§ **Tasks to carry out**:
1. In the medieval literature course descriptions, translate this sentence into French: "Requirements include dutiful fulfillment of all reading assignments, two papers, and the occasional quiz."
2. Condense the paragraph of the medieval literature course descriptions that begins "This course will introduce students to a wide range" into a bulleted list that keeps its main facts.
3. Extend the medieval literature course descriptions, starting after their final sentence.
------ Document text ------
Chaucer (Karnes)
Aside from being the best known medieval English
author, Chaucer was also the one with the best
sense of humor, and this course will give you ample
opportunity to appreciate that humor--often bawdy,
sometimes indecent, frequently witty--as we read
various of his texts. We will read the bulk of
The Canterbury Tales and the very strange House
of Fame, as well as segments of The
Book of the Duchess and Troilus
and Criseyde. The diversity
of genres, meters, and styles that Chaucer uses
mark his effort to make English a legitimately
literary language. Chaucer's self-consciousness
about this project and his interest in mocking
some of the popular poetic and intellectual trends
of his day make his literature particularly fruitful
for modern readers. As we investigate Chaucer's
social, religious, and political commentaries,
we will also become very familiar with Chaucer's
use and development of Middle English. Requirements
include dutiful fulfillment of all reading assignments,
two papers, and the occasional quiz.
Medieval Bodies (Lipton)
This course will introduce students to a wide
range of discourses on the body in medieval texts
and culture. We will explore medieval attitudes
to gender, sexuality and the regulation of desire;
we will learn about the close connection between
medieval textuality and sexuality, and consider
the relationship between the body and the construction
of subjectivity and identity. For medieval culture,
the body could take on many important meanings,
as the site of violence, the embodiment of political
identity and a symbolic place for the meeting
of human and divine. While the focus of the course
will be on late medieval materials, students
will also read classical and earlier medieval
texts crucial to the development of later traditions.
------ Raw data ------
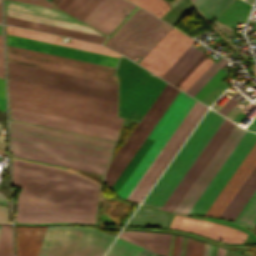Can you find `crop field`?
------
§ **Responses to the tasks**:
1. Les exigences comprennent la réalisation consciencieuse de toutes les lectures assignées, deux dissertations et une interrogation de temps à autre.

2.
- Introduces a wide range of discourses on the body in medieval texts and culture
- Explores medieval attitudes to gender, sexuality and the regulation of desire
- Covers the close connection between medieval textuality and sexuality
- Considers how the body relates to the construction of subjectivity and identity
- Treats the body as a site of violence, an embodiment of political identity and a symbolic meeting place of human and divine
- Focuses on late medieval materials, with readings from classical and earlier medieval texts crucial to later traditions

3.
The primary readings will cover a range of literary
genres (drama, fabliaux, romance, mystical autobiography),
supplemented with relevant contemporary cultural
materials (excerpts from medieval physiology,
theology, clerical antimatrimonialism, sermons,
confessors' handbooks, saint's lives and courtesy
literature). Secondary materials will include
social and theological history, selections from
the burgeoning field of medieval literary criticism
on the body, and some of the theoretical writing
on the body most crucial to recent critical developments.
Primary materials may include Ovid's The
Art of Love, Augustine's Confessions, Guillaume de
Lorris and Jean de Meun's The
Romance of the Rose, The
Alliterative Morte D'Arthur, The Book of Margery
Kempe, selections from Chaucer's Canterbury
Tales, "The Mary
Plays" (N-Town) and "The Crucifixion
Play" (York).
Medieval Drama: Performing Society (Lipton)
This course will examine the ways medieval society
staged itself through the medium of its drama.
Medieval drama presents us with a fascinating
theatrical practice: ritualistic and sacred,
yet also thoroughly social and profane, sometimes
spectacular, sometimes participatory in intimate
and non-exclusive relation with its audience.
We will look at miracle and conversion plays
which dramatize crises of belief and belonging,
mystery plays that link a cosmic version of Christian
narrative to the specific experiences of late
medieval people, early liturgical dramas, saints
plays, morality plays and contemporary descriptions
of royal processions, courtly entertainment and
civic celebrations. We will consider such topics
as theater's relationship to contemporary controversy
about images and iconoclasm, disputes about the
nature of the sacraments, and the relationship
between lay and clerical authority. In addition
to the drama, course materials will include a
range of social and historical material, modern
theory useful to studying the drama (cultural
studies, gender theory, performance theory and
ritual theory) and selections from the newly
burgeoning field of medieval drama criticism.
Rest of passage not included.